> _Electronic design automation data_
■ ■ ■ ■ ■ ■ ■

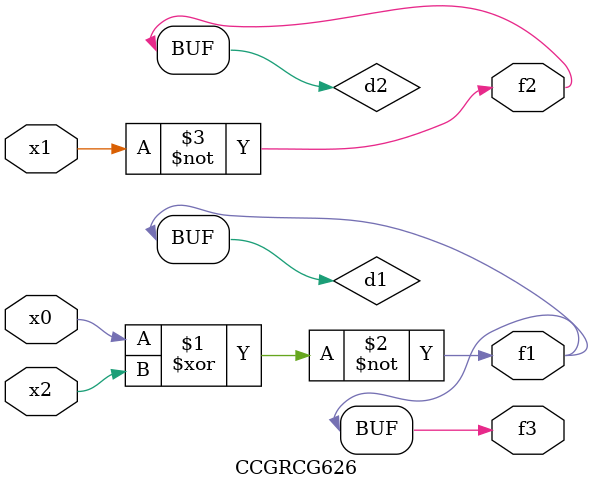
<source format=v>
module CCGRCG626(
	input x0, x1, x2,
	output f1, f2, f3
);

	wire d1, d2, d3;

	xnor (d1, x0, x2);
	nand (d2, x1);
	nor (d3, x1, x2);
	assign f1 = d1;
	assign f2 = d2;
	assign f3 = d1;
endmodule

</source>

■ ■ ■ ■ ■ ■ ■

> _Work instruction_
Without changing a word, retype every entry above, but drop its pictures.

> _Answer space_
<source format=v>
module CCGRCG626(
	input x0, x1, x2,
	output f1, f2, f3
);

	wire d1, d2, d3;

	xnor (d1, x0, x2);
	nand (d2, x1);
	nor (d3, x1, x2);
	assign f1 = d1;
	assign f2 = d2;
	assign f3 = d1;
endmodule

</source>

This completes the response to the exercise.